Pasteur was alive from 1822-1895 and during that time people debated the issue with reference to how bacteria and mould could just "appear" on food and drink.
Many believed that just because you boiled some broth and covered it to show that no bacteria grew did not prove that bacteria came flying in through the air,because boiling killed the "active substace" and air was also needed for spontaneous generation of bacteria.
So pasteur developed the swan-knecked flask which allowed air in, but trapped any microorganisms in the bend of the kneck, preventing them from reaching the broth.
He added beef broth to these swan-necked flask, boiled them to kill any microorgansms that may already be present, and left them sitting. Months and months later there was still no growth of bacteria.

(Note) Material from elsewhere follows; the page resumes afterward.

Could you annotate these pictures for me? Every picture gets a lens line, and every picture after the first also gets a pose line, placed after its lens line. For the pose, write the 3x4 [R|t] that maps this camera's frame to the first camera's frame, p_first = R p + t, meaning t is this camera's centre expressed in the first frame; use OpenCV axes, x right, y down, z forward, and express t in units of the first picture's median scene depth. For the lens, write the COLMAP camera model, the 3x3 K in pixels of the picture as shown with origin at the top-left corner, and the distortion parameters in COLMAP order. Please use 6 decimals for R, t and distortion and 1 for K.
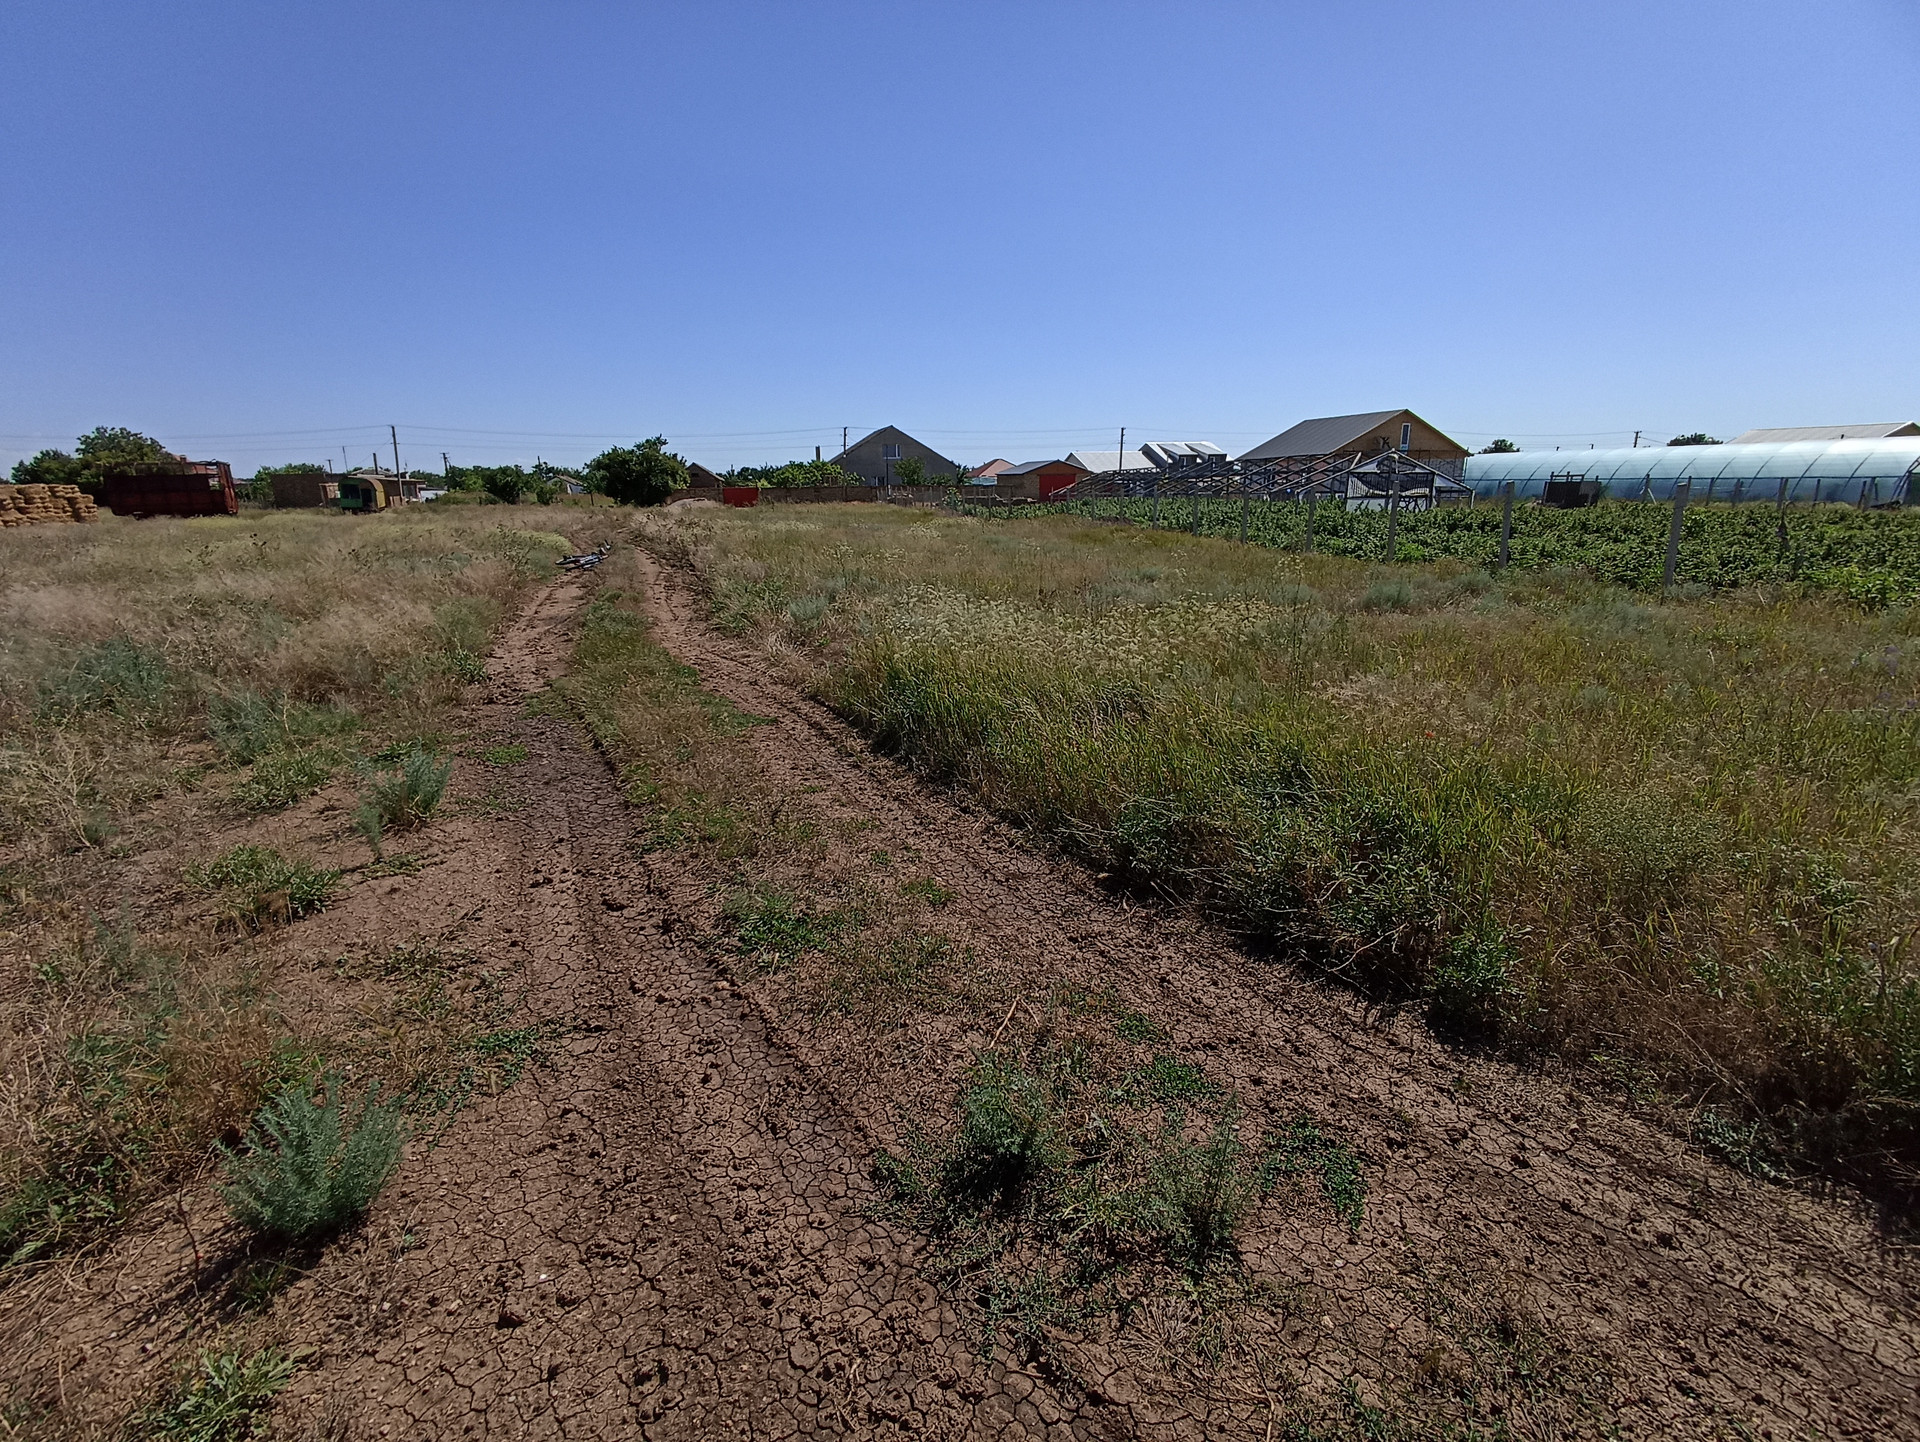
lens RADIAL K [[882.1, 0, 952.6], [0, 882.1, 720.2], [0, 0, 1]] dist [-0.001346, -0.000006]
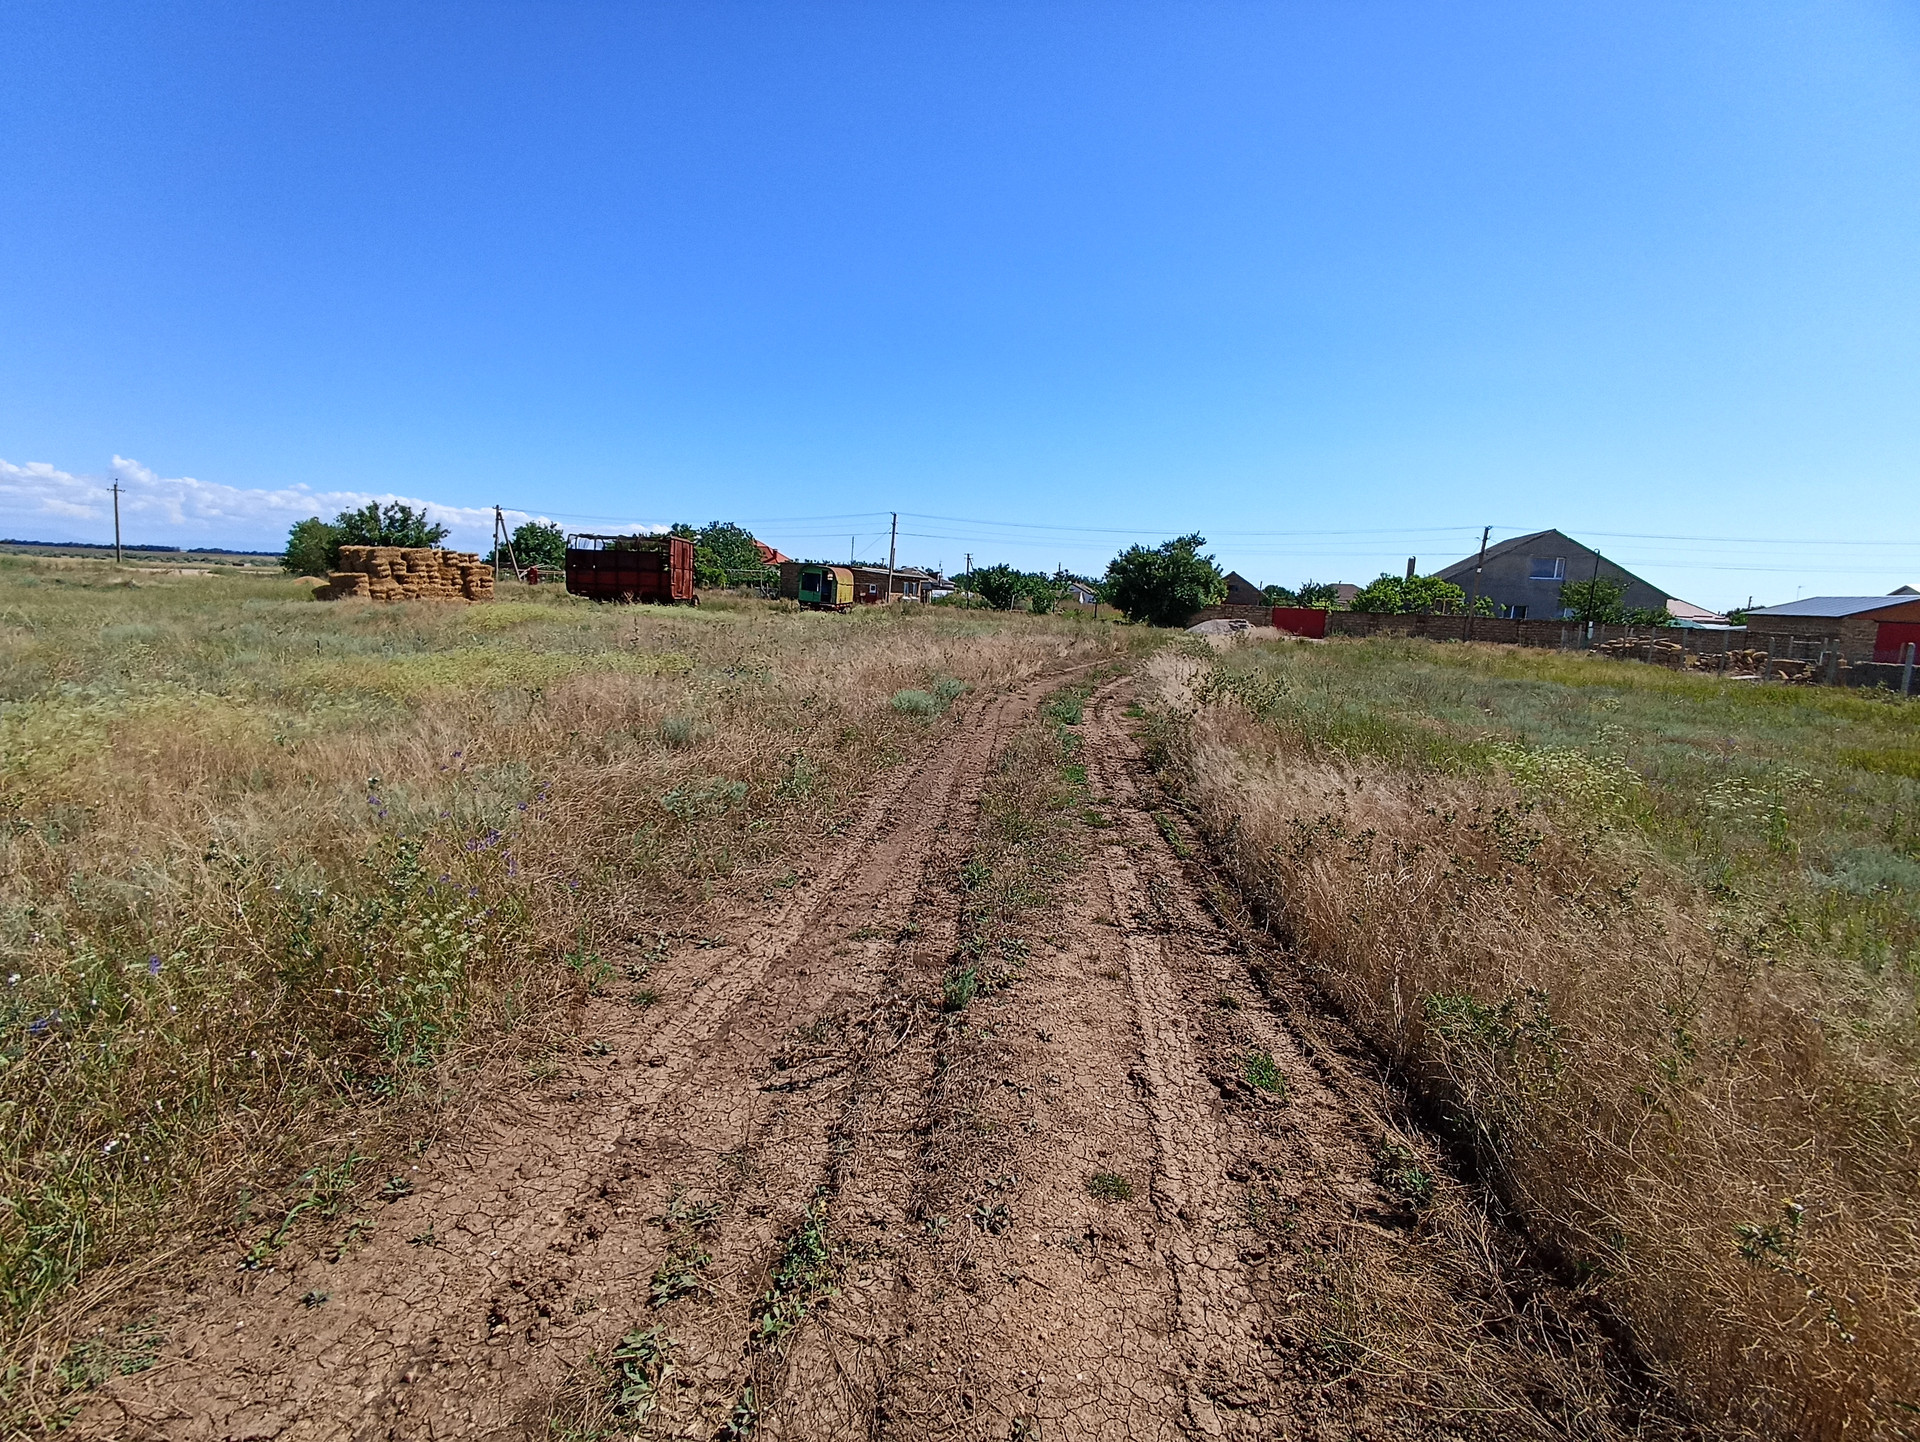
lens RADIAL K [[882.1, 0, 951.3], [0, 882.1, 718.7], [0, 0, 1]] dist [-0.001346, -0.000006]
pose [[0.849558, 0.129076, -0.511460, -1.594732], [-0.193346, 0.978316, -0.074261, -1.113730], [0.490784, 0.161978, 0.856092, 4.268470]]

But when he broke the kneck of one flask, bacteria grew in the broth within days. Also in another flask, he tilted itover so broth could pour into the bend of the neck then he straightened it again. This flask also had bacterial growthwithin a few days.
The experiment showed that if bacteria -already living cells- were allowed into the broth, then more bacteria could grow, but if they were trapped in the neck and never got to the broth, the broth remained clear and free from bacteria.
It is said there is still a Louis Pasteur swan-necked flask with broth in it, with no bacterial growth in it, this many years down the track.